• ABOUT THIS TASK: Copy out the lines of the rows exactly, starting at the line that has "Вашингтон осуждает применение" and ending after the line that has "应用的数据模型在各平台上的一致性。". Leave the pictures out of your answer.

Collected data
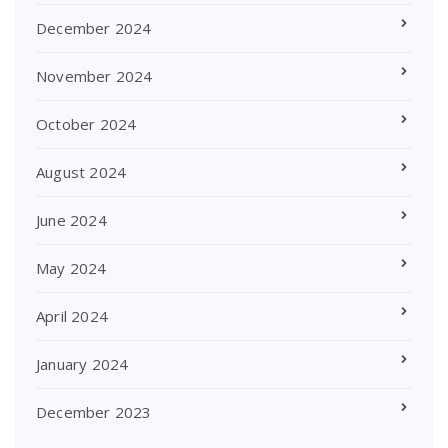
December 2024
November 2024
October 2024
August 2024
June 2024
May 2024
April 2024
January 2024
December 2023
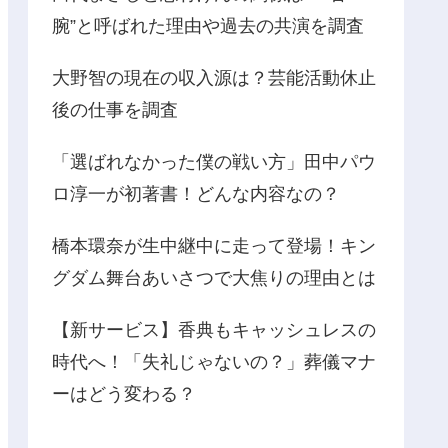
腕”と呼ばれた理由や過去の共演を調査
大野智の現在の収入源は？芸能活動休止
後の仕事を調査
「選ばれなかった僕の戦い方」田中パウ
ロ淳一が初著書！どんな内容なの？
橋本環奈が生中継中に走って登場！キン
グダム舞台あいさつで大焦りの理由とは
【新サービス】香典もキャッシュレスの
時代へ！「失礼じゃないの？」葬儀マナ
ーはどう変わる？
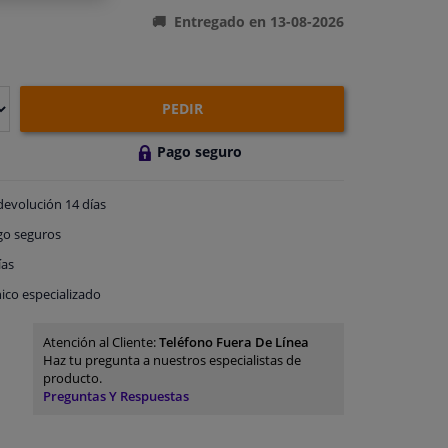
Entregado en 13-08-2026
PEDIR
Pago seguro
devolución
14 días
go
seguros
ías
ico especializado
Atención al Cliente:
Teléfono Fuera De Línea
Haz tu pregunta a nuestros especialistas de
producto.
Preguntas Y Respuestas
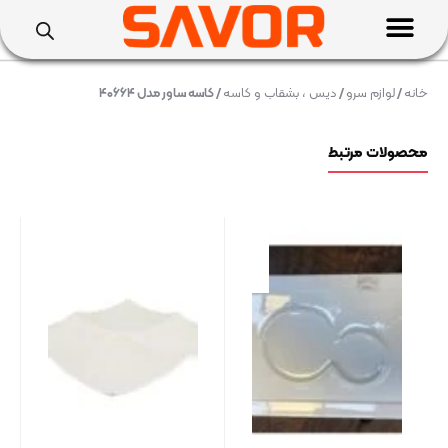
خانه
/
لوازم سرو
/
دیس ، بشقاب و کاسه
/ کاسه ساور مدل ۴۰۶۶۴
محصولات مرتبط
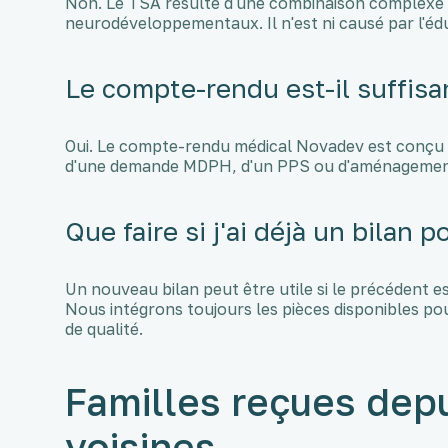
Non. Le TSA résulte d'une combinaison complexe 
neurodéveloppementaux. Il n'est ni causé par l'éd
Le compte-rendu est-il suffis
Oui. Le compte-rendu médical Novadev est conçu p
d'une demande MDPH, d'un PPS ou d'aménagement
Que faire si j'ai déjà un bilan p
Un nouveau bilan peut être utile si le précédent es
Nous intégrons toujours les pièces disponibles pour
de qualité.
Familles reçues dep
voisines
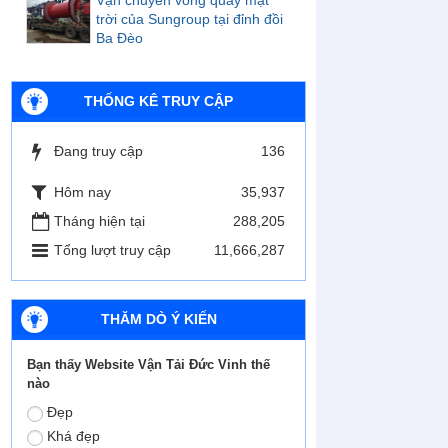
trời của Sungroup tại đỉnh đồi
Ba Đèo
THỐNG KÊ TRUY CẬP
Đang truy cập
136
Hôm nay
35,937
Tháng hiện tại
288,205
Tổng lượt truy cập
11,666,287
THĂM DÒ Ý KIẾN
Bạn thấy Website Vận Tải Đức Vinh thế
nào
Đẹp
Khá đẹp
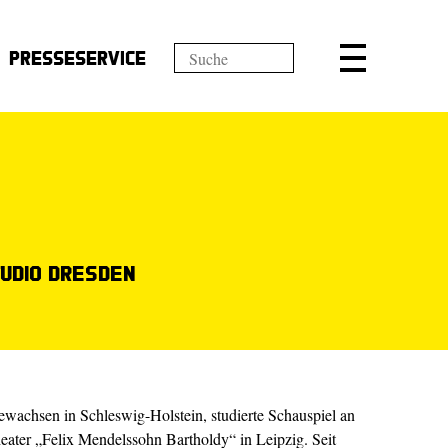
Presseservice
tudio Dresden
ewachsen in Schleswig-Holstein, studierte Schauspiel an
ater „Felix Mendelssohn Bartholdy“ in Leipzig. Seit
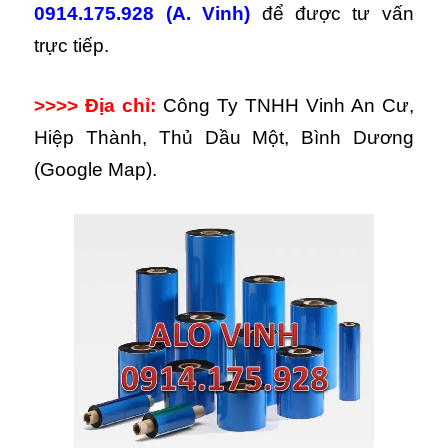
0914.175.928 (A. Vinh)
để được tư vấn
trực tiếp.
>>>> Địa chỉ:
Công Ty TNHH Vinh An Cư,
Hiệp Thành, Thủ Dầu Một, Bình Dương
(Google Map).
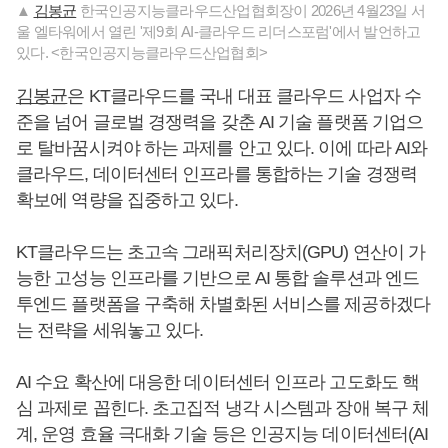
▲
김봉균
한국인공지능클라우드산업협회장이 2026년 4월23일 서
울 엘타워에서 열린 '제9회 AI-클라우드 리더스포럼'에서 발언하고
있다. <한국인공지능클라우드산업협회>
김봉균
은 KT클라우드를 국내 대표 클라우드 사업자 수
준을 넘어 글로벌 경쟁력을 갖춘 AI 기술 플랫폼 기업으
로 탈바꿈시켜야 하는 과제를 안고 있다. 이에 따라 AI와
클라우드, 데이터센터 인프라를 통합하는 기술 경쟁력
확보에 역량을 집중하고 있다.
KT클라우드는 초고속 그래픽처리장치(GPU) 연산이 가
능한 고성능 인프라를 기반으로 AI 통합 솔루션과 엔드
투엔드 플랫폼을 구축해 차별화된 서비스를 제공하겠다
는 전략을 세워놓고 있다.
AI 수요 확산에 대응한 데이터센터 인프라 고도화도 핵
심 과제로 꼽힌다. 초고집적 냉각 시스템과 장애 복구 체
계, 운영 효율 극대화 기술 등은 인공지능 데이터센터(AI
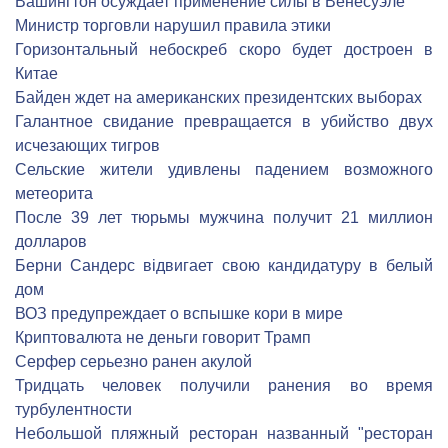
Вашингтон осуждает применение силы в Венесуэле
Министр торговли нарушил правила этики
Горизонтальный небоскреб скоро будет достроен в
Китае
Байден ждет на американских президентских выборах
Галантное свидание превращается в убийство двух
исчезающих тигров
Сельские жители удивлены падением возможного
метеорита
После 39 лет тюрьмы мужчина получит 21 миллион
долларов
Берни Сандерс відвигает свою кандидатуру в белый
дом
ВОЗ предупреждает о вспышке кори в мире
Криптовалюта не деньги говорит Трамп
Серфер серьезно ранен акулой
Тридцать человек получили ранения во время
турбулентности
Небольшой пляжный ресторан названный "ресторан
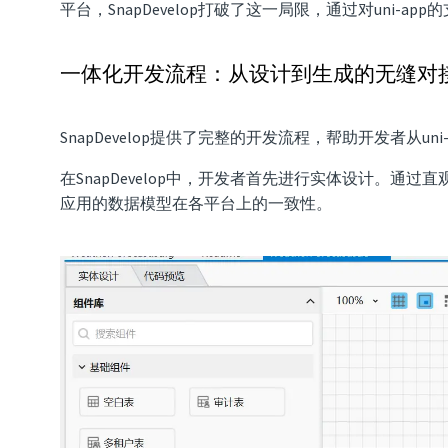
平台，SnapDevelop打破了这一局限，通过对uni
一体化开发流程：从设计到生成的无缝对
SnapDevelop提供了完整的开发流程，帮助开发者
在SnapDevelop中，开发者首先进行实体设计。通
应用的数据模型在各平台上的一致性。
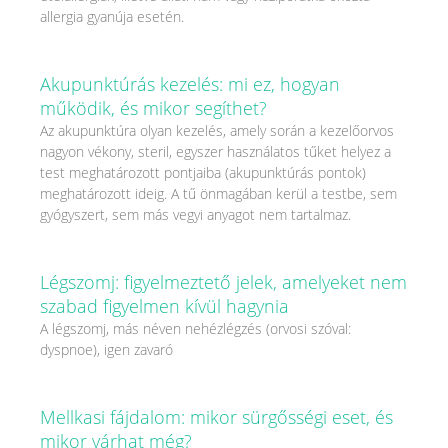
allergia gyanúja esetén.
Akupunktúrás kezelés: mi ez, hogyan
működik, és mikor segíthet?
Az akupunktúra olyan kezelés, amely során a kezelőorvos
nagyon vékony, steril, egyszer használatos tűket helyez a
test meghatározott pontjaiba (akupunktúrás pontok)
meghatározott ideig. A tű önmagában kerül a testbe, sem
gyógyszert, sem más vegyi anyagot nem tartalmaz.
Légszomj: figyelmeztető jelek, amelyeket nem
szabad figyelmen kívül hagynia
A légszomj, más néven nehézlégzés (orvosi szóval:
dyspnoe), igen zavaró
Mellkasi fájdalom: mikor sürgősségi eset, és
mikor várhat még?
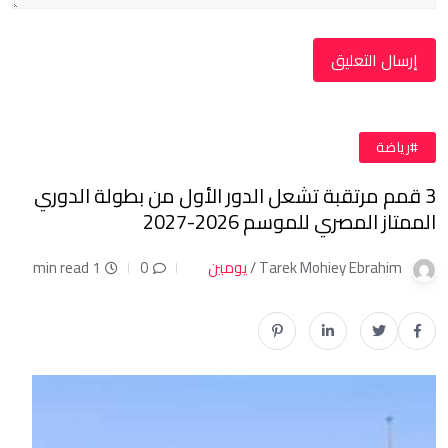
#رياضة
3 قمم مرتقبة تشعل الدور الأول من بطولة الدوري
الممتاز المصري للموسم 2026-2027
Tarek Mohiey Ebrahim /
يومين
0
1 min read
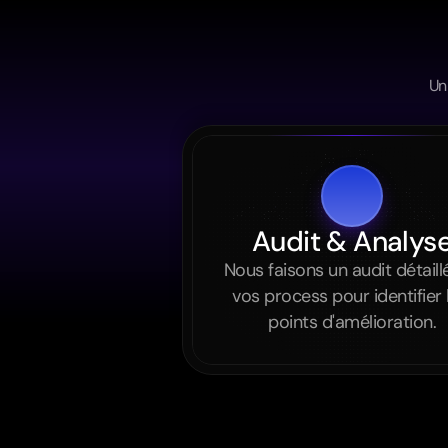
Un
Audit & Analys
Nous faisons un audit détaillé
vos process pour identifier l
points d'amélioration.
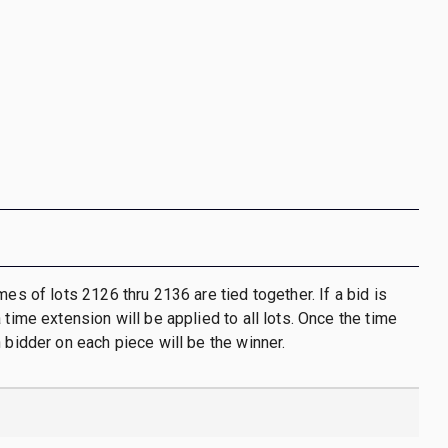
mes of lots 2126 thru 2136 are tied together. If a bid is
 time extension will be applied to all lots. Once the time
h bidder on each piece will be the winner.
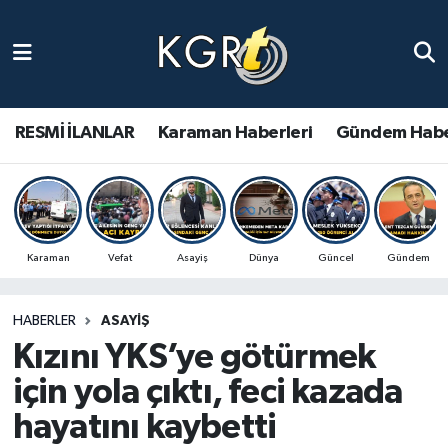
Karaman Haberleri
Gündem Haberleri
RESMİ İLANLAR
Karaman Haberleri
Gündem Habe
Güncel Haberler
Spor Haberleri
Karaman
Vefat
Asayiş
Dünya
Güncel
Gündem
Asayiş Haberleri
HABERLER
ASAYIŞ
Ulusal Haberler
Kızını YKS’ye götürmek
Vefat Edenler
için yola çıktı, feci kazada
hayatını kaybetti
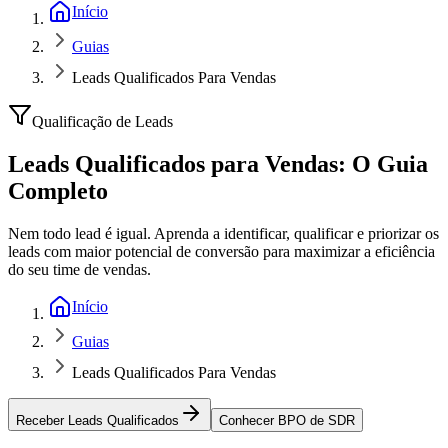
Início
Guias
Leads Qualificados Para Vendas
Qualificação de Leads
Leads Qualificados para Vendas:
O Guia
Completo
Nem todo lead é igual. Aprenda a identificar, qualificar e priorizar os
leads com maior potencial de conversão para maximizar a eficiência
do seu time de vendas.
Início
Guias
Leads Qualificados Para Vendas
Receber Leads Qualificados
Conhecer BPO de SDR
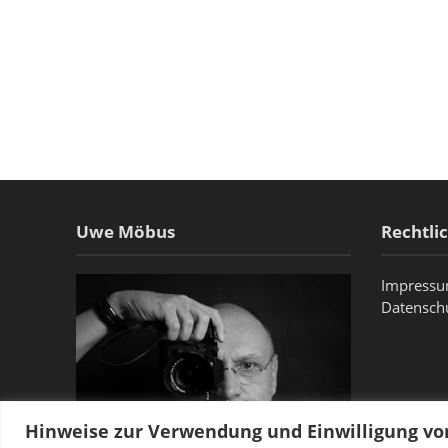
Uwe Möbus
Rechtli
Impress
Datensch
Hinweise zur Verwendung und Einwilligung v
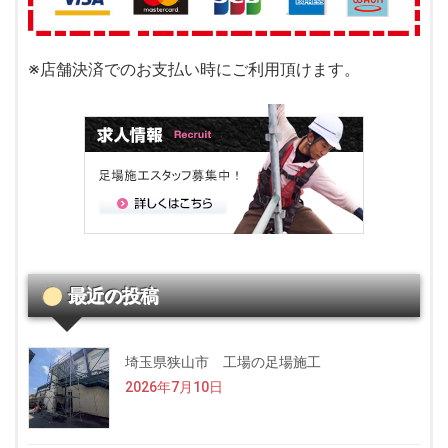
※店舗決済でのお支払い時にご利用頂けます。
最近の投稿
埼玉県狭山市 工場の足場施工
2026年7月10日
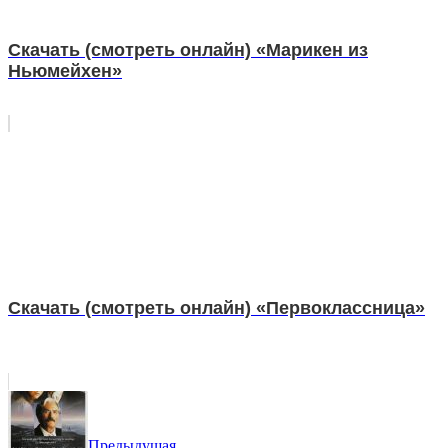
Скачать (смотреть онлайн) «Марикен из
Ньюмейхен»
Скачать (смотреть онлайн) «Первоклассница»
Предыдущая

• TASK RESULT:
Вашингтон осуждает применение силы в Венесуэле
Министр торговли нарушил правила этики
Горизонтальный небоскреб скоро будет достроен в
Китае
Байден ждет на американских президентских выборах
Галантное свидание превращается в убийство двух
исчезающих тигров
Сельские жители удивлены падением возможного
метеорита
После 39 лет тюрьмы мужчина получит 21 миллион
долларов
Берни Сандерс відвигает свою кандидатуру в белый
дом
ВОЗ предупреждает о вспышке кори в мире
Криптовалюта не деньги говорит Трамп
Серфер серьезно ранен акулой
Тридцать человек получили ранения во время
турбулентности
Небольшой пляжный ресторан названный "ресторан
平台，SnapDevelop打破了这一局限，通过对uni
一体化开发流程：从设计到生成的无缝对
SnapDevelop提供了完整的开发流程，帮助开发者
在SnapDevelop中，开发者首先进行实体设计。通
应用的数据模型在各平台上的一致性。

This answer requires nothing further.